France: As the Left Falls Apart, Will the Center Hold?

by Ruth Crossman

The first round in the French presidential election is less than a week away, and the top contenders are still running hard. The neo-Gaullist Interior Minister Sarkozy enjoys a commanding lead in the polls, but the fate of Socialist Ségolène Royal is less certain; she has spent the last several months trailing behind third-party candidate François Bayrou in the polls. Bayrou’s performance was been the surprise of the campaign season. The self styled outsider and Third Way maven has superseded the radical populist Jean-Marie Le Pen as the official ‘Third Man’ of French politics. But the question is whether voters truly prefer Bayrou’s policies, or if they have simply bought into his packaging.


Bayrou comes from the center-right UDF (Union for the Defense of France,) the faction associated with the liberal policies of former President Valery Giscard D’Estaing, in opposition to the RPR (Rally for the Republic,) the party of neo-Gaullist Jacques Chirac. The relationship between the two parties is been complex. In general, they compete during presidential elections and ally during legislative elections. The RPR was dissolved in 2002 (after the indictment of party leaders on corruption charges) and replaced by the UMP (Union for a Popular Movement), which was established as an electoral vehicle for Chirac, before succumbing to a friendly takeover at the hands of his former protégé, Nicolas Sarkozy. Bayrou, who garnered only 6% of the vote in 2002, has used the ascension of Sarkozy to reinvent himself. Historically, one of the defining splits between the UDF and the Gaullists was the economic role of the state. But Sarkozy has completely effaced this cleavage by running on a platform of aggressive neo-liberalism. This has allowed Bayrou to run to his left, positioning himself as a ‘Third Way’ candidate in the mold of Clinton and Blair.
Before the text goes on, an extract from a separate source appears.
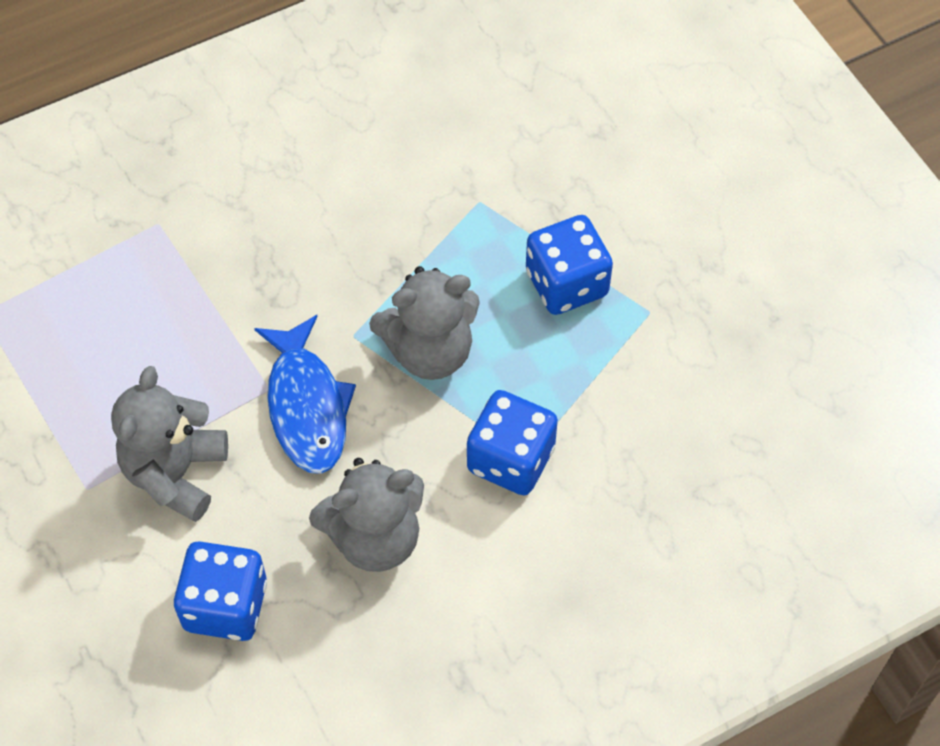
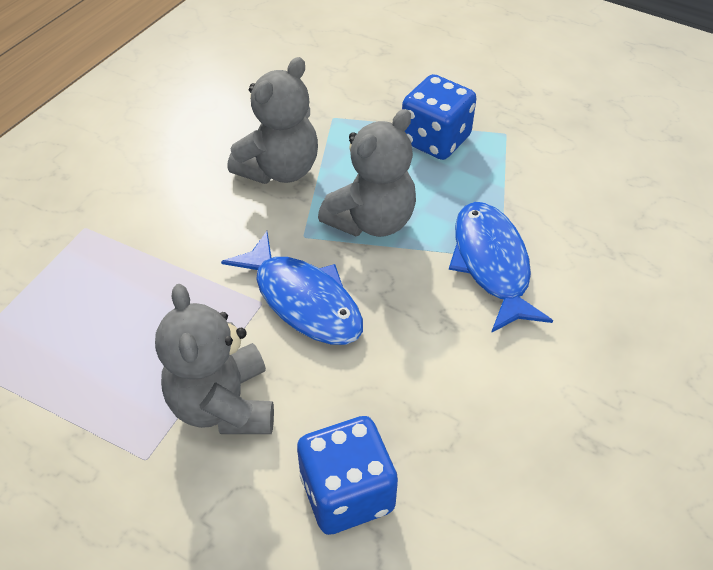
camera: 30 degrees left, 10 degrees down
grey teddy bear [309,458,424,572] -> grey teddy bear moved to [227,57,318,184]
blue dice [467,390,558,495] -> blue fish [449,202,553,333]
By promoting economic reform coupled with continuing social protection, Bayrou attracts those (and there are many) who feel that Sarkozy is too extreme.


Given the historical rivalry between the UDF and the RPR, Sarkozy’s loss of support to Bayrou is understandable. What is more remarkable, and more telling, is the level of defection from the left. On February 22 the left-leaning newspaper Libération carried an endorsement of Bayrou penned by 30 high ranking Socialist functionaries. Even schoolteachers, who have historically been a bed rock of support for the Socialists, are now split, with 45% supporting Bayrou. Royal now faces the possibility of being the second Socialist candidate in a row to be eliminated in the first round.


The general consensus in the French media is that Royal ran her campaign badly. It is true that she has made several gaffes (such as calling for Québécois independence during a visit to Canada,) and has suffered from her association with Socialist “elephants” such as Jack Lang and Lionel Jospin. But many of her problems are actually structural. Politics in France have undergone a series of realignments, and the ‘Old Left’ has become more and more irrelevant. The Socialist Party itself is becoming increasingly fractured over questions of economic policy, and the presidential campaign only highlighted the lack of party unity. In February, Party Secretary Eric Bésson resigned his post after a public dispute with Royal over the cost of her social proposals. Royal refuses to discuss specific figures, a strategy which has only deepened the public’s suspicion that she is either economically irresponsible or politically disingenuous. At this point in time, hard core leftists are likely to opt for smaller and more extreme parties in the first round (as they did in 2002), while moderates are increasingly likely to support Bayrou. If it continues to bleed votes from the left and the right, the Socialist Party will be doomed.

It is still unclear what Bayrou’s popularity signifies. Are the French finally willing to quit treating ‘liberalism’ like a dirty word? Does Bayrou’s promise of a balanced budget carry more weight than Sarkozy’s nationalism and Royal’s appeal to equality? If Bayrou defeats Sarkozy in the second round, a scenario which is becoming increasingly likely, will the government finally be able to carry out economic reforms without triggering protests? Or is Bayrou merely a highly polished and processed protest candidate?